◆ **What you should do**
Pull out of the data below the stretch of lines bounded by the one containing "[363,604,421,620] SMS- ->" and the one containing "[630,1093,708,1115] (Refere ->", both bounds included, unchanged.

◆ **Records for this task**
========================

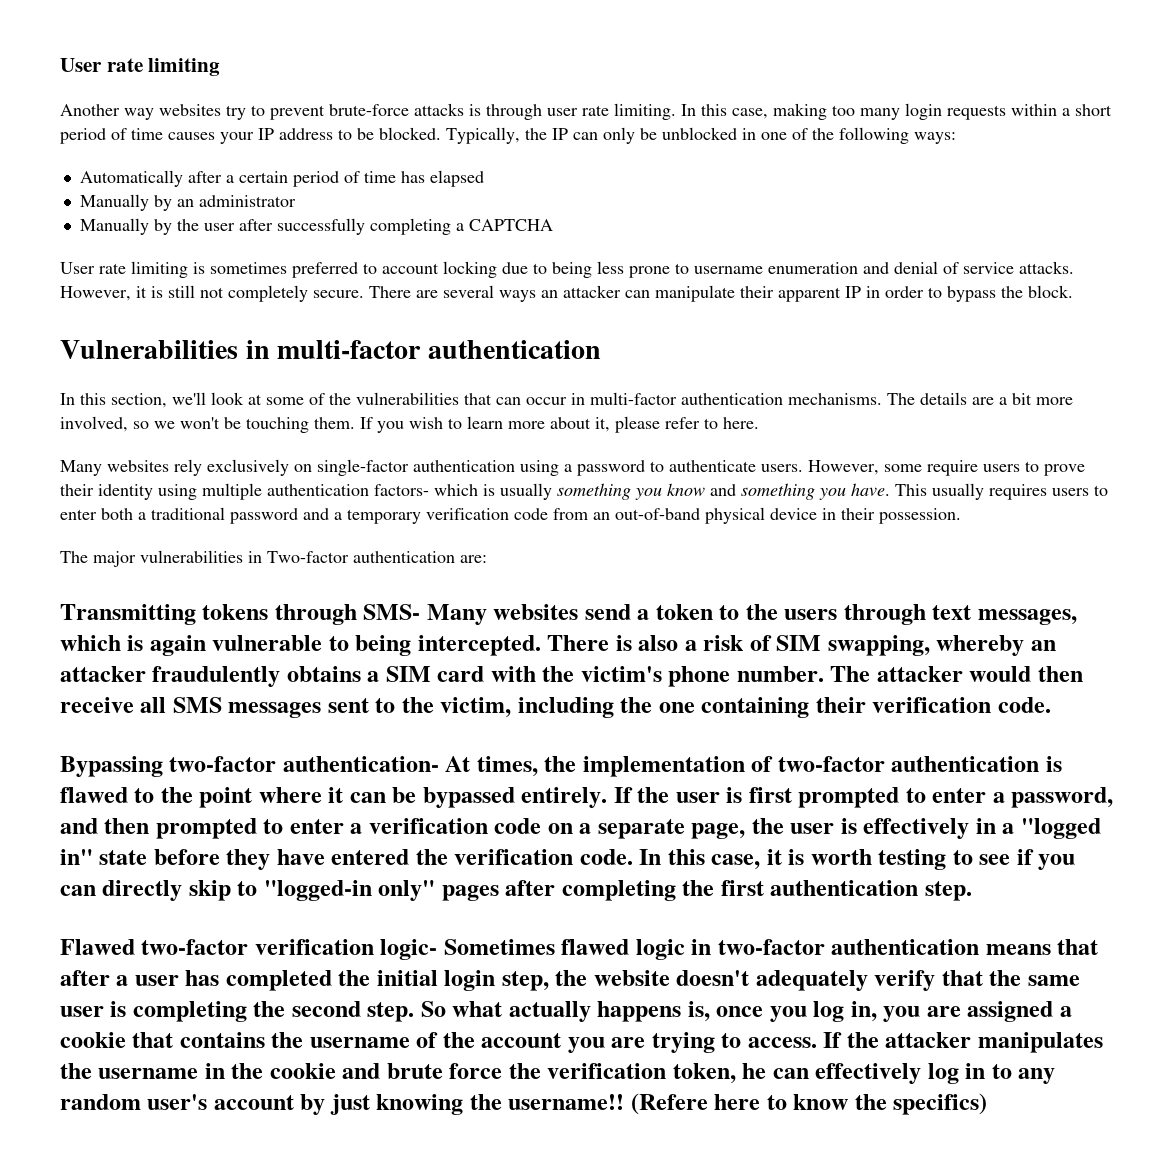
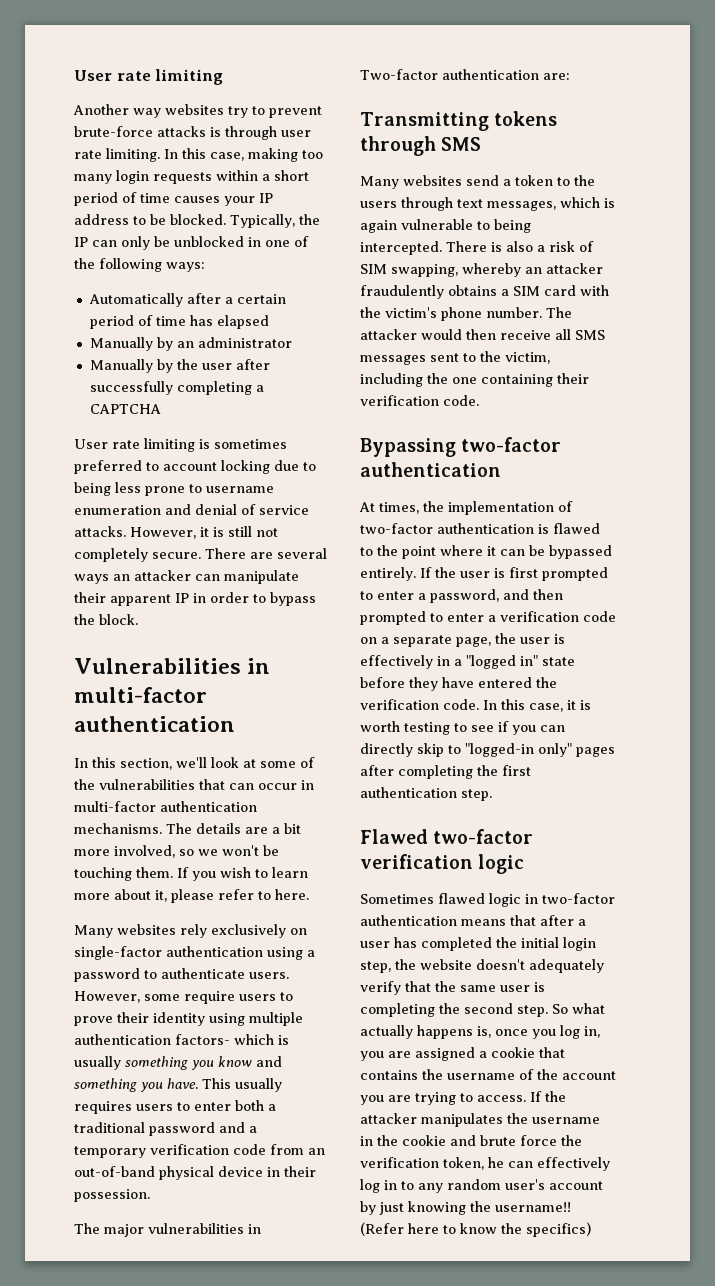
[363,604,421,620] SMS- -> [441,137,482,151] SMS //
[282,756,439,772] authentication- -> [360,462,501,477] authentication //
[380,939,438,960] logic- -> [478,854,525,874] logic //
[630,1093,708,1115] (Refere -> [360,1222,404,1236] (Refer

========================

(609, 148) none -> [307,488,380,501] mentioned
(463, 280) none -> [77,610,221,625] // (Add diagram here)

========================

◆ **Task solution**
[363,604,421,620] SMS- -> [441,137,482,151] SMS //
[282,756,439,772] authentication- -> [360,462,501,477] authentication //
[380,939,438,960] logic- -> [478,854,525,874] logic //
[630,1093,708,1115] (Refere -> [360,1222,404,1236] (Refer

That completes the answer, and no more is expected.